Description of the task ->
This exercise calls for a copy of every line in the listing below that carries the word "anzeigen".
========================================================================
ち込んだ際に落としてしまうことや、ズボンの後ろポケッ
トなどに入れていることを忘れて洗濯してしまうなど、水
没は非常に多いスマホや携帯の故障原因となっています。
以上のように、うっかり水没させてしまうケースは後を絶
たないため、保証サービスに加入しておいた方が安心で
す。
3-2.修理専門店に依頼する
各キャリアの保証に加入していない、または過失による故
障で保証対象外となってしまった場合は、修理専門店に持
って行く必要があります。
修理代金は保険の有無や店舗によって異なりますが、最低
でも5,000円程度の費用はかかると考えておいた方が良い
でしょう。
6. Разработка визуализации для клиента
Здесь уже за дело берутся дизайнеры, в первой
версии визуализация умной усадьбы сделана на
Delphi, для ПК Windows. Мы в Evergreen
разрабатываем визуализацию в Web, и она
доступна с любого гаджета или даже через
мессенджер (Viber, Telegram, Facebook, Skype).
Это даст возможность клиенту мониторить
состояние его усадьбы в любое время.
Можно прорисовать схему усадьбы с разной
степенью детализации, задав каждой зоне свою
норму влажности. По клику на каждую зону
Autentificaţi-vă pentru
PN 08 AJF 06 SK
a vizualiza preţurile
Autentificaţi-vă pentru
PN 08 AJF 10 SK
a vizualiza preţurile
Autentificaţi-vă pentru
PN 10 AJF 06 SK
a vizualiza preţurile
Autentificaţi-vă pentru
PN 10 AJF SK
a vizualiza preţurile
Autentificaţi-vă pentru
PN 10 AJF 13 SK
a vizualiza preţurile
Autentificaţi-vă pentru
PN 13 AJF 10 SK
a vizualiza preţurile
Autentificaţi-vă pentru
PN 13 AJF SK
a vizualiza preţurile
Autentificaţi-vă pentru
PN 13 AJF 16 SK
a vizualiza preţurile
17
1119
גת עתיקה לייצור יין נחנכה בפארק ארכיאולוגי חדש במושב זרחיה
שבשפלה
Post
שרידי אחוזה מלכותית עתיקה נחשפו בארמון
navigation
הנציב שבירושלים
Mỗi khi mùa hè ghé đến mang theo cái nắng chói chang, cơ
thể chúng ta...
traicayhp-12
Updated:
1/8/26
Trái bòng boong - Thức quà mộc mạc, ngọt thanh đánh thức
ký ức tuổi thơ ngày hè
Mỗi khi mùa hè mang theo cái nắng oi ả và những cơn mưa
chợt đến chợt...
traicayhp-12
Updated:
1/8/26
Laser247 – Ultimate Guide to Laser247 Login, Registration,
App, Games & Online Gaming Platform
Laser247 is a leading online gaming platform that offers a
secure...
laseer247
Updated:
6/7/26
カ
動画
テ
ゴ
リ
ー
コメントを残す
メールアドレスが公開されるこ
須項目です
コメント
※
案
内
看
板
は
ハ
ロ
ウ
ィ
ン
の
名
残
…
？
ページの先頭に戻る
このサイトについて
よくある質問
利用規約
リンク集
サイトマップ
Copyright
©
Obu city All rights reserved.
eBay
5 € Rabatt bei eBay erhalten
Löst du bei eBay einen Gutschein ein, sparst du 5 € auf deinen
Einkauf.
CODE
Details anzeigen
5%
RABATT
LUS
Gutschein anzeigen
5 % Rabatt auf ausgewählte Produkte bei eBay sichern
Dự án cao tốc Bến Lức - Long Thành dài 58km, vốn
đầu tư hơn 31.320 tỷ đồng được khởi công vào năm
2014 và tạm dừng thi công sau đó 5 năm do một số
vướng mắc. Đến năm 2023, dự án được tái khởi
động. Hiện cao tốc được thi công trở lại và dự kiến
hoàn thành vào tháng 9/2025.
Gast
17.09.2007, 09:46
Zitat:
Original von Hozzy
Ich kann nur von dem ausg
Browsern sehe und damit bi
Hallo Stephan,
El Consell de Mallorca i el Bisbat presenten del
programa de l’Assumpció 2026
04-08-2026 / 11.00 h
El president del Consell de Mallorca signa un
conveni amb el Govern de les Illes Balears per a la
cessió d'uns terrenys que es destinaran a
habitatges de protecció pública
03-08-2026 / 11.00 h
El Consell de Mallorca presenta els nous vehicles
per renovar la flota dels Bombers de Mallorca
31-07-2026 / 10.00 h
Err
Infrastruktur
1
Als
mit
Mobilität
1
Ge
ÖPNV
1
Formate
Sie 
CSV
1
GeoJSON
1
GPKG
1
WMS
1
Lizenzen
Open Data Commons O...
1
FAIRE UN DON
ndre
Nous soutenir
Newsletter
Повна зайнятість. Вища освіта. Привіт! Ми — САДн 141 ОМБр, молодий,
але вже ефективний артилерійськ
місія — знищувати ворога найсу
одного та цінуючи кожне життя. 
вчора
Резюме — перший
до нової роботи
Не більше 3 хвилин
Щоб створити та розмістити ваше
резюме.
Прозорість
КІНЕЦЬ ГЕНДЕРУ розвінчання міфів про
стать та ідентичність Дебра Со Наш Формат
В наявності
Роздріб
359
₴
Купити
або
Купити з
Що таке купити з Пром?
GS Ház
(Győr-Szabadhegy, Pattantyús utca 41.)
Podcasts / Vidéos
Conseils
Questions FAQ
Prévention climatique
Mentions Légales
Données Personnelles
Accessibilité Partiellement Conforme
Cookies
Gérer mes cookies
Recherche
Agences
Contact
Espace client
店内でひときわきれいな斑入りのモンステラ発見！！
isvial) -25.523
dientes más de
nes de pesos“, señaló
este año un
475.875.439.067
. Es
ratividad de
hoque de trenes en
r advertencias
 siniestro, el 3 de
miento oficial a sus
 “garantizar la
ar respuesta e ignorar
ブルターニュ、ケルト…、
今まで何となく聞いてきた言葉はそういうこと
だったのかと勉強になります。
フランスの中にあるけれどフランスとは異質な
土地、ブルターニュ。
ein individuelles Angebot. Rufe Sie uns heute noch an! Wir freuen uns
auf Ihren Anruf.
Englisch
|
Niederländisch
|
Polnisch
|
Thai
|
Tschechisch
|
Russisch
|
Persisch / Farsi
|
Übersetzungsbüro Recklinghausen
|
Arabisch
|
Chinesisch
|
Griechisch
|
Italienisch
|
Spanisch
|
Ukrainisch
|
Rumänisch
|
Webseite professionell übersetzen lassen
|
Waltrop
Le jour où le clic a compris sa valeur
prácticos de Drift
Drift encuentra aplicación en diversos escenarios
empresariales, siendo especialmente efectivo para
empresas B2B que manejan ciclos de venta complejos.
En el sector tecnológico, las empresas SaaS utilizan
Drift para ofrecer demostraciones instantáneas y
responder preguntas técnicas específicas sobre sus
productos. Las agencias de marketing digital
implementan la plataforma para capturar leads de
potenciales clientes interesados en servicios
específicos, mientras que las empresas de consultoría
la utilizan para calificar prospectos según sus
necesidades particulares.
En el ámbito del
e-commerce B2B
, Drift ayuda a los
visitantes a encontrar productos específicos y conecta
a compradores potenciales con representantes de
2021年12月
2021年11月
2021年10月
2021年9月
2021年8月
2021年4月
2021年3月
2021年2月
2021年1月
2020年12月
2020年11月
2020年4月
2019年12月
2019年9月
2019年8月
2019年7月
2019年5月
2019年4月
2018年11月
========================================================================
Answer to the problem ->
Details anzeigen
Gutschein anzeigen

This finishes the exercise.